**Aim**. Put every line of the material below into a numbered list, skipping blank lines and leaving the pictures out.

==== Material provided

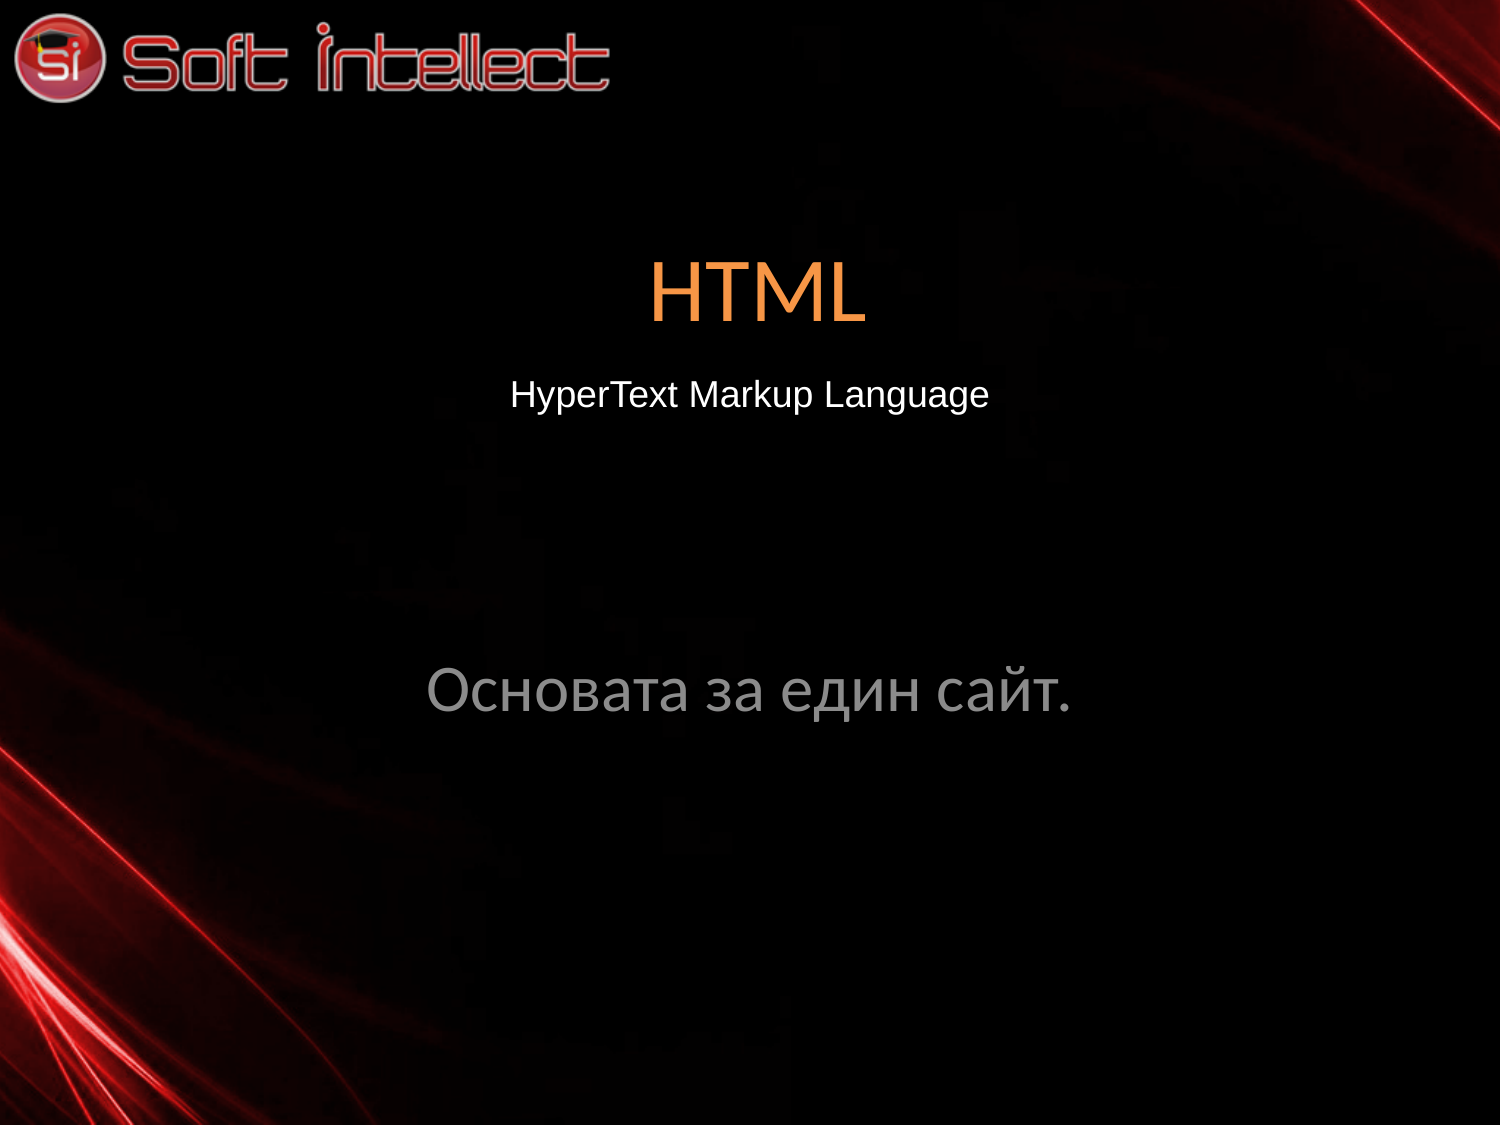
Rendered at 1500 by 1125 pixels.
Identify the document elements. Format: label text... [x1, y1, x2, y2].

text_box Основата за един сайт. [224, 637, 1275, 925]
text_box HTML [120, 164, 1395, 405]
picture [0, 0, 1500, 1125]
text_box HyperText Markup Language [494, 363, 1005, 420]
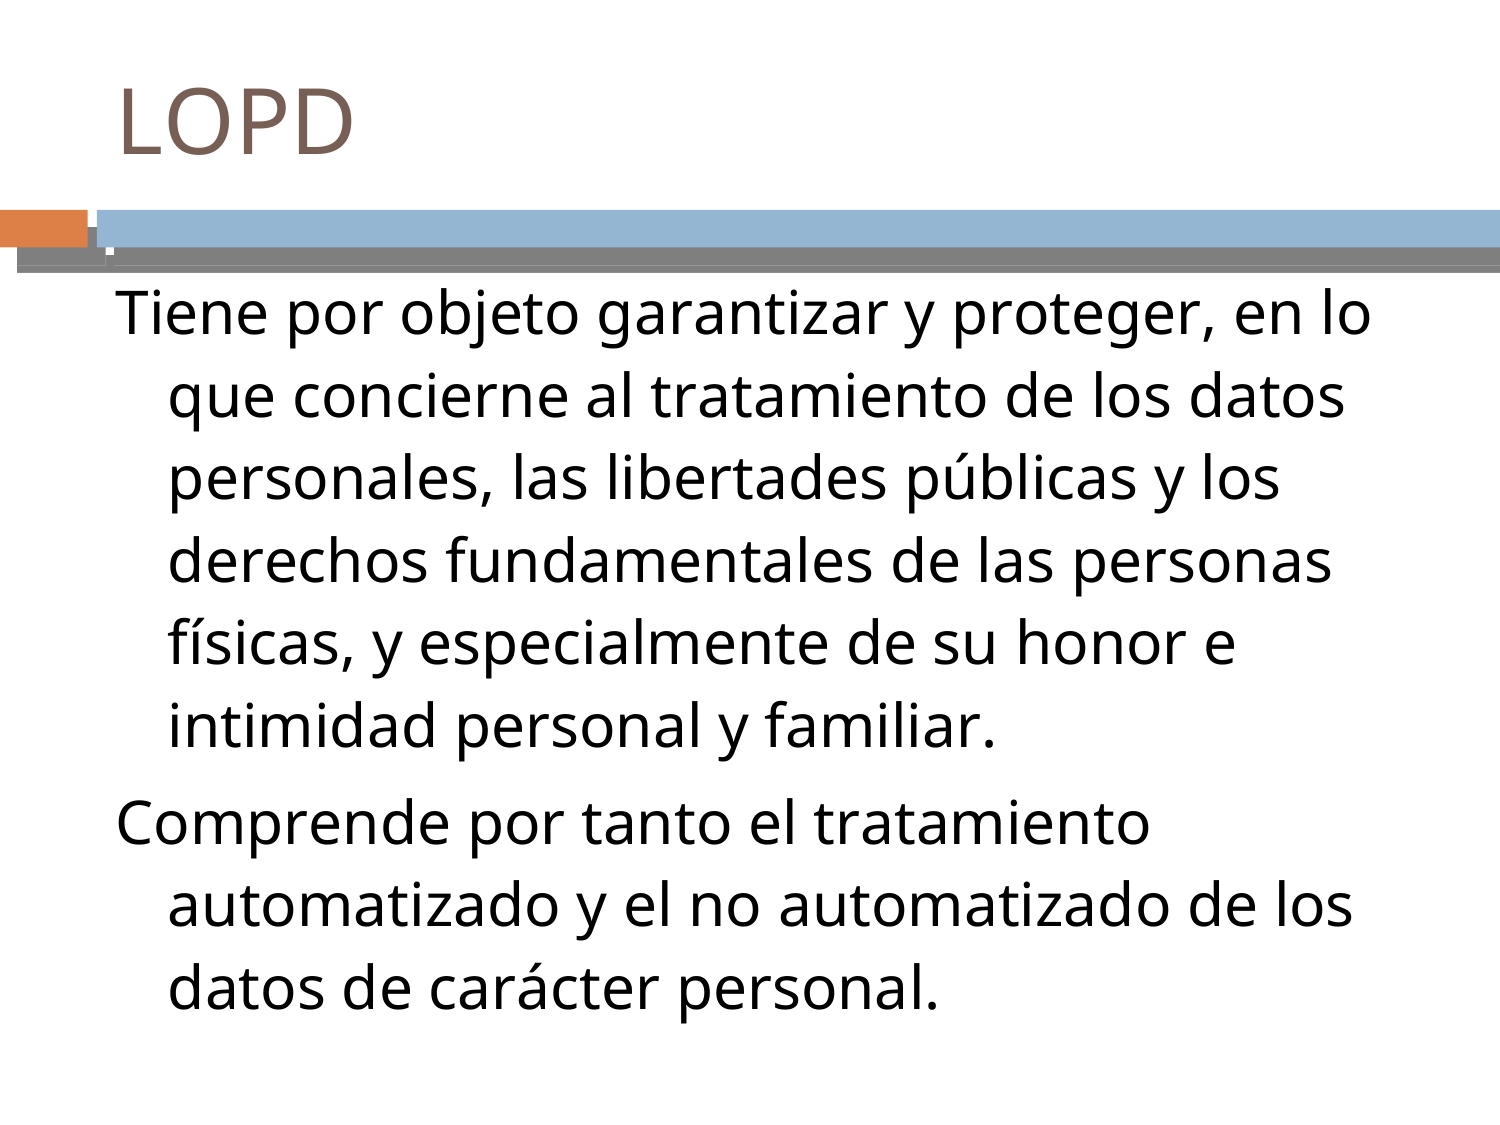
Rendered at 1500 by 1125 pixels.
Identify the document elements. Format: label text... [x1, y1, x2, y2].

list Tiene por objeto garantizar y proteger, en lo que concierne al tratamiento de los datos personales, las libertades públicas y los derechos fundamentales de las personas físicas, y especialmente de su honor e intimidad personal y familiar. Comprende por tanto el tratamiento automatizado y el no automatizado de los datos de carácter personal. [100, 262, 1438, 1001]
title LOPD [100, 37, 1438, 201]
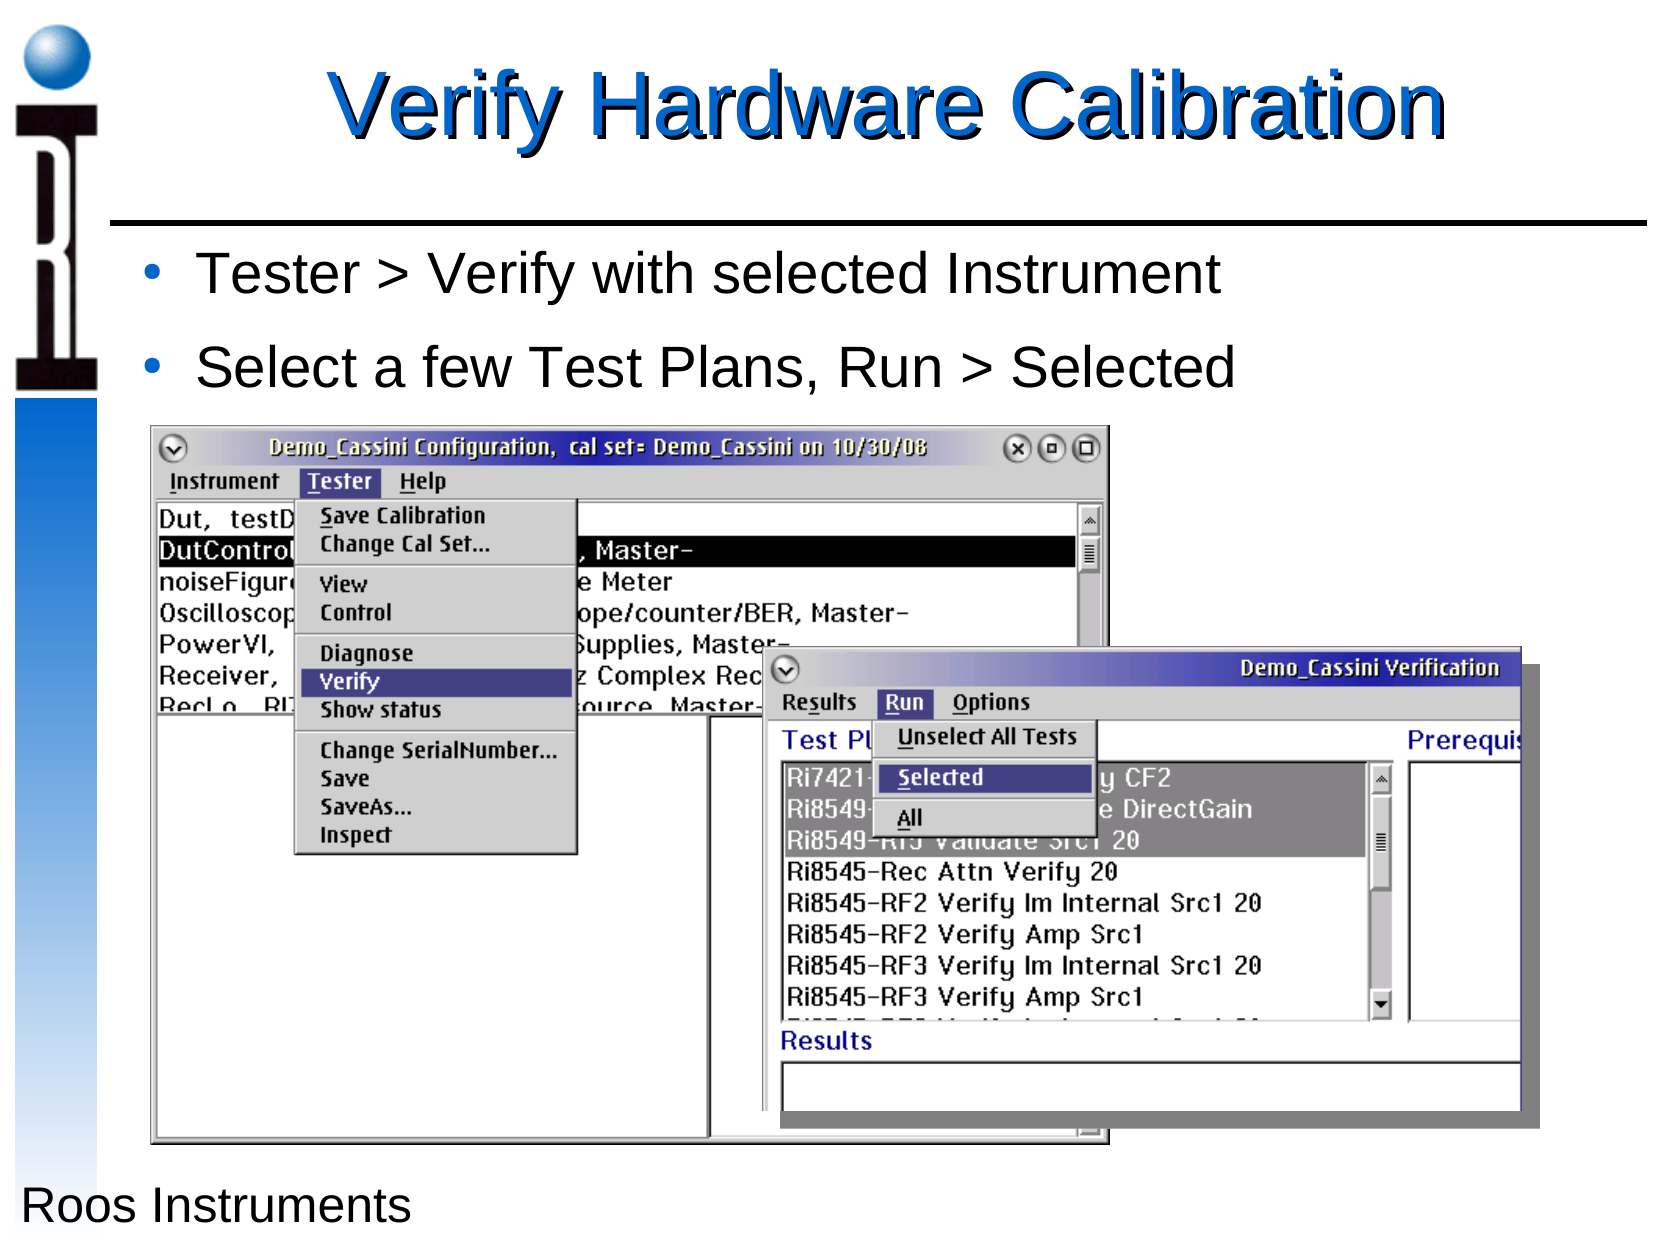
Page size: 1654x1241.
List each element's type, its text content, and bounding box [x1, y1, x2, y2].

========

**Correct answer**.
1. Rendered at 1500 by 1125 pixels.
2. Identify the document elements. Format: label text... [x1, y1, x2, y2].
3. text_box Основата за един сайт. [224, 637, 1275, 925]
4. text_box HTML [120, 164, 1395, 405]
5. picture [0, 0, 1500, 1125]
6. text_box HyperText Markup Language [494, 363, 1005, 420]
7. Rendered at 1500 by 1125 pixels.
8. Identify the document elements. Format: label text... [x1, y1, x2, y2].
9. list Tiene por objeto garantizar y proteger, en lo que concierne al tratamiento de los datos personales, las libertades públicas y los derechos fundamentales de las personas físicas, y especialmente de su honor e intimidad personal y familiar. Comprende por tanto el tratamiento automatizado y el no automatizado de los datos de carácter personal. [100, 262, 1438, 1001]
10. title LOPD [100, 37, 1438, 201]
11. Page size: 1654x1241.
12. List each element's type, its text content, and bounding box [x1, y1, x2, y2].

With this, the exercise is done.